▶ _TASK GOAL_: What lines below include the word "pixels"? Copy each one.

(Data excerpts)
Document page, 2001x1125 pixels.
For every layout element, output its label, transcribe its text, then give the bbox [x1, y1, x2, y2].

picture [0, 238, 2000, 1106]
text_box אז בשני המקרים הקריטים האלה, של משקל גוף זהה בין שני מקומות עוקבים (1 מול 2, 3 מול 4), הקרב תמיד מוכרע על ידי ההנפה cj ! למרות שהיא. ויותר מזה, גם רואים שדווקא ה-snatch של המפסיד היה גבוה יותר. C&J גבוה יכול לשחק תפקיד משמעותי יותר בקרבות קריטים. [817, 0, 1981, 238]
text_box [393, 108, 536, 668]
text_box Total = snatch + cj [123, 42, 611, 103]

...

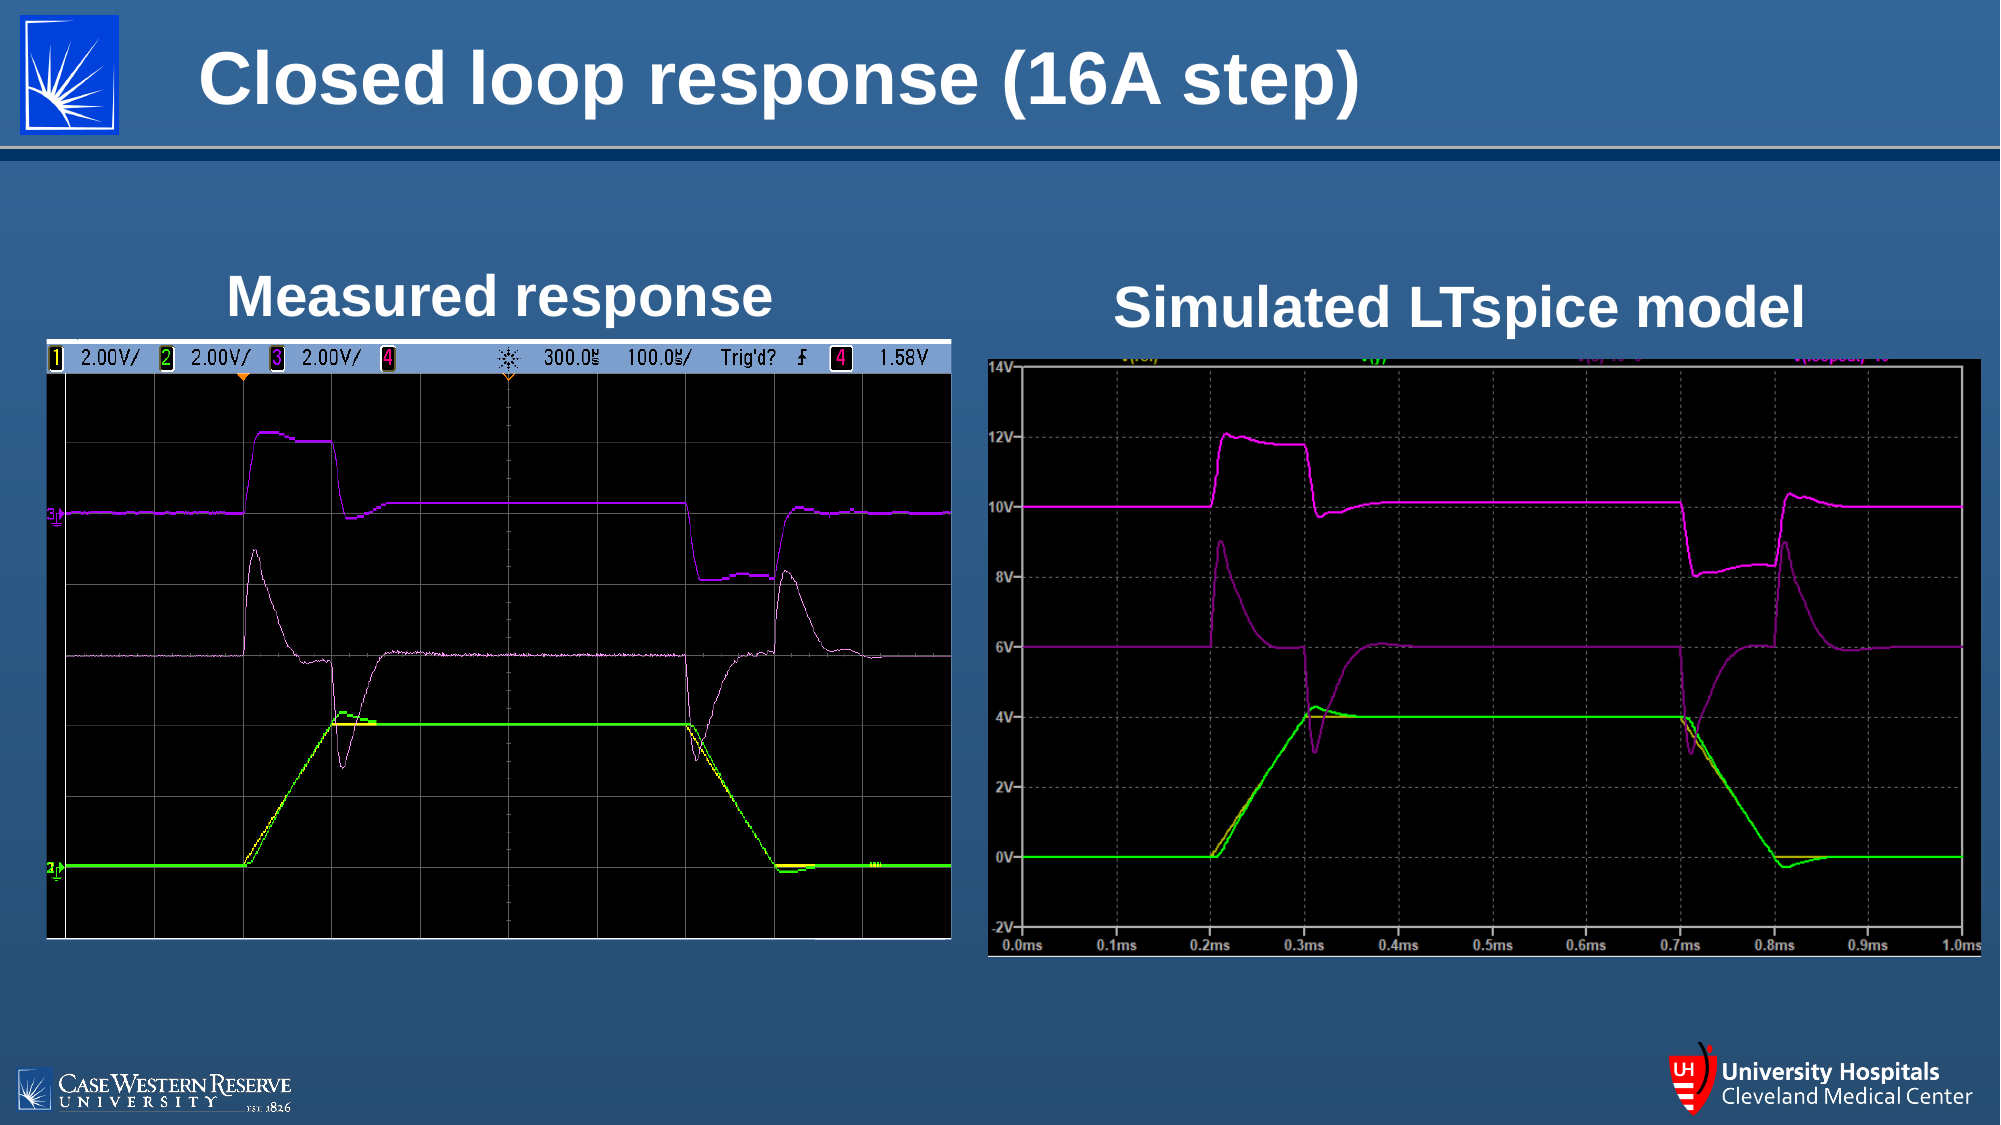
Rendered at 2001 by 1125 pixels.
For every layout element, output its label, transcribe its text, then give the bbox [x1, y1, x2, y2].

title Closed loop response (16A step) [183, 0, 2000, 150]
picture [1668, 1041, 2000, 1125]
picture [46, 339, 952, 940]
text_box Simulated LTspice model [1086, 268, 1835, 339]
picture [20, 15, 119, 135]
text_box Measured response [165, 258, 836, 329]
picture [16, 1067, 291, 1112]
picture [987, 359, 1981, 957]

▶ _FINISHED EXERCISE_:
Document page, 2001x1125 pixels.
Rendered at 2001 by 1125 pixels.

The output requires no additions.